═══ Document excerpt
The draft majority opinion in the Supreme Court abortion case has serious implications beyond the holding, important as that is. These implications concern how the court operates under political pressure.
What would the motive be for making this draft opinion public?
Given a five justice majority, one likely goal is to shake loose at least one justice by creating a preview of negative public reaction. Already, we have seen political opportunism surface. President Biden’s immediate reaction was to call for the election of more Democratic senators this November, promising that such senators would vote to confirm only pro-choice judicial nominees going forward.
When the actual opinion is eventually published, we can expect this argument to be foremost in the Democratic Senate Campaign Committee’s strategy, even if one or more Justices are pressured to defect from the fragile majority of five. Roe v. Wade is now in the 2022 election.
What are the chances that one justice would change her or his mind? Justices have changed their vote between the conference held the week of the oral argument and the date of the eventual decision. This famously happened in Brown v. Board of Education, ending segregation. Five justices initially were willing to uphold “separate but equal.”
It took the formidable persuasive efforts of the new Chief Justice, Earl Warren, to produce a unanimous opinion striking it down.
So, if a firestorm of criticism follows in the next few weeks, and a justice in the majority feels uncomfortable, perhaps a change could occur.
To a more politically-minded justice, as the consequence becomes more apparent that reversing Roe v. Wade would stymie a likely Republican victory this November, perhaps a middle ground might seem more appealing.
That middle ground was strongly suggested by Chief Justice Roberts in oral argument. Preserve a woman’s right to choose to have an abortion but hold that the 15 weeks Mississippi affords her is adequate time to make that decision. That view, added to the three liberal justices who will vote to affirm Roe, would constitute a majority of five, leaving Justice Alito as the author of a dissent instead of the court’s majority opinion. Some Supreme Court dissents in 5-to-4 cases read like they were originally drafted as majority opinions – because they were.
══════
═══ Listed entries
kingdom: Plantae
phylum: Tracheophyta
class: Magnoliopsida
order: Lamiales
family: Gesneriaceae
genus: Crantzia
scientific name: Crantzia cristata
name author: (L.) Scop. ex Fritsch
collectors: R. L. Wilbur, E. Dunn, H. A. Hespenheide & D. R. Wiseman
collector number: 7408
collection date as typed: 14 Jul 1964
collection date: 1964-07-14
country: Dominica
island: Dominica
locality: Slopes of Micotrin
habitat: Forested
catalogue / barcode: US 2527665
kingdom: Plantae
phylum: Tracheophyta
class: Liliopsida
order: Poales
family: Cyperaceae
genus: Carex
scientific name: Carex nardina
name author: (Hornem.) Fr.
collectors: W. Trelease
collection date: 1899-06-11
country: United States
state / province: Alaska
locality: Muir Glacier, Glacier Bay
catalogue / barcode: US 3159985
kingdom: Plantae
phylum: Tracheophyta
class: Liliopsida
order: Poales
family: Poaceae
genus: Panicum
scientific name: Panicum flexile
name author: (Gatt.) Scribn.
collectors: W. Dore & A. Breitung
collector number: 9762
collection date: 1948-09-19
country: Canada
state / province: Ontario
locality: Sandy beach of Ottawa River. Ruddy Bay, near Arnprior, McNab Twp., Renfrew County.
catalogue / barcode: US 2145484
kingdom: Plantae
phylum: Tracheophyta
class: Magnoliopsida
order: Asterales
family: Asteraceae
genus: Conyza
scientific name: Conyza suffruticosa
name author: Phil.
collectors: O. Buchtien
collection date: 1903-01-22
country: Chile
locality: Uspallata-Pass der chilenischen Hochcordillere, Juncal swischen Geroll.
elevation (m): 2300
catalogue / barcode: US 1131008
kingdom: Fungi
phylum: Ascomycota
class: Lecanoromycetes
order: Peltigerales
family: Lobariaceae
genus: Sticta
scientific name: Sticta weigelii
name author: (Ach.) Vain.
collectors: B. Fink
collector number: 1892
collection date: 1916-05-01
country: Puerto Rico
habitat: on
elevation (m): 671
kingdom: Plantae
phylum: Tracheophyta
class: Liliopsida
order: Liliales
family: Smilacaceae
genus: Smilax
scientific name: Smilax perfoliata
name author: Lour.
══════
**Assigned task A:** In the commentary on the draft abortion opinion above, who produced the unanimous opinion in Brown v. Board of Education?
**Assigned task B:** Decide whether each statement agrees with the commentary on the draft abortion opinion above. Answer yes or no, and quote the deciding words. (i) President Biden responded by calling for more Democratic senators to be elected this November. (ii) In Brown v. Board of Education, four justices initially were willing to uphold "separate but equal." (iii) Under the middle ground described, Justice Alito would write a dissent rather than the majority opinion.

**Answer box A:** Chief Justice Earl Warren.

**Answer box B:**
(i) Yes: "President Biden’s immediate reaction was to call for the election of more Democratic senators this November"
(ii) No: "Five justices initially were willing to uphold “separate but equal.”"
(iii) Yes: "leaving Justice Alito as the author of a dissent instead of the court’s majority opinion"